You Control the Book

Pro: Of course you’re saying, “High five!” Isn’t that the point of being an Indie? You write a book you want, how you want, and publish it whenever you say the masterpiece is ready. You handle the cover design, set the price, and market your book to the world. Heck, according to Forbes big names like Bella Andre and Stephanie Bond left publishers to become Indies so there has to be value here, right?

Con: Marketing will cut into your writing time. You are the publisher and the author, and you have to wear both hats every day. Some of the best indie books I’ve read you may never hear about because they have low rankings based solely on units sold. Readers will never find your book if you don’t spend time getting the word out.

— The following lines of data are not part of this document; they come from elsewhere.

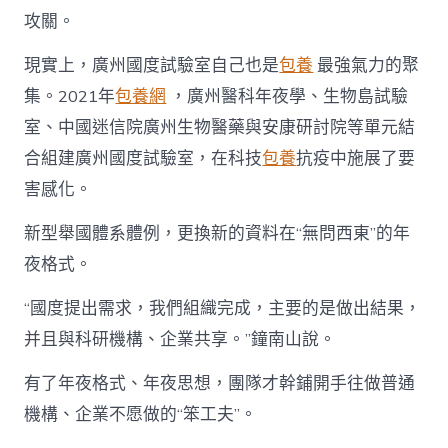
攻關。
現實上，廣州國度試驗室自己也是
包養
最強氣力的聚
集。2021年
包養網
，廣州醫科年夜學、生物島試驗
室、中國迷信院廣州生物醫藥與安康研討院等單元結
合組建廣州國度試驗室，在科技
包養
抗疫中施展了要
害感化。
新型舉國體系體例，更換新的資料在“無問西東”的年
夜格式。
“國度提出需求，我們組織完成，主要的是做出結果，
并且與科研機構、企業共享。”鐘南山說。
有了年夜格式、年夜思想，團隊才幹鋪開手往做普通
機構、企業不愿做的“笨工夫”。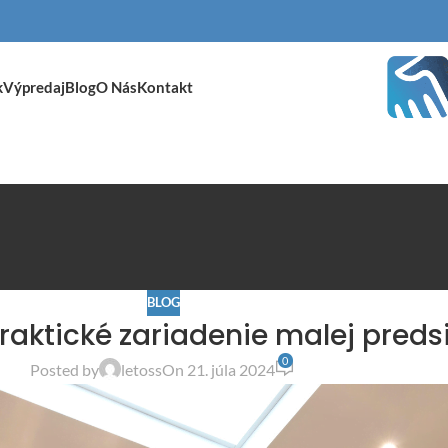
k
Výpredaj
Blog
O Nás
Kontakt
BLOG
raktické zariadenie malej preds
0
Posted by
letoss
On 21. júla 2024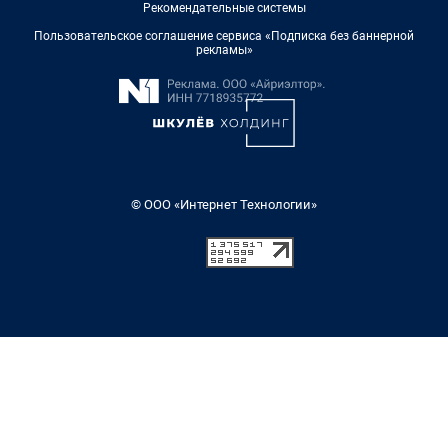
Рекомендательные системы
Пользовательское соглашение сервиса «Подписка без баннерной
рекламы»
© ООО «Интернет Технологии»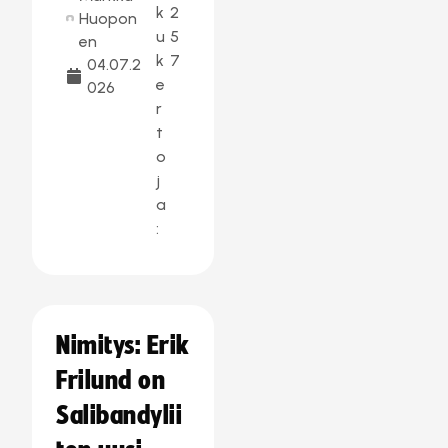
k
2
Huopon
u
5
en
k
7
04.07.2
e
026
r
t
o
j
a
:
Nimitys: Erik
Frilund on
Salibandylii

Investment: Time and Money

Pro: You get back what you put into your book. You must pay for the following every time you publish: Editor, book cover design (unless you’re an artist), and ISBN number. You may also consider paying a Copy Editor for final clean up. These steps show you’re a professional who cares about putting quality books in front of readers.

Con: For your first book this investment, ranging from $2,000.00 to over $32,000 according to PBS Mediashift, may be hard. Not everyone has a large savings account to dip into but if you skip these steps readers will notice and, in turn, you will receive bad reviews and never build a fan base.


Pro: It has been my experience that writers are a caring and helpful group of people. Before you publish get to know novelists either in your community or online so you have like-minded individuals to bounce book ideas off of or someone to mentor you in marketing.

Con: In some circles Indies are targets. I don’t’ like to say “Traditional vs Indie” but at times I’ve felt that way. Things are changing in the publishing world and a few are resistant so you will need thick skin to rub elbows with writers who look down on Indies.

Is Indie Publishing for you? Most will still say “Yes!” and I’m right there with them. The second you get your first five-star review or fan email you will know the dream was worth the work.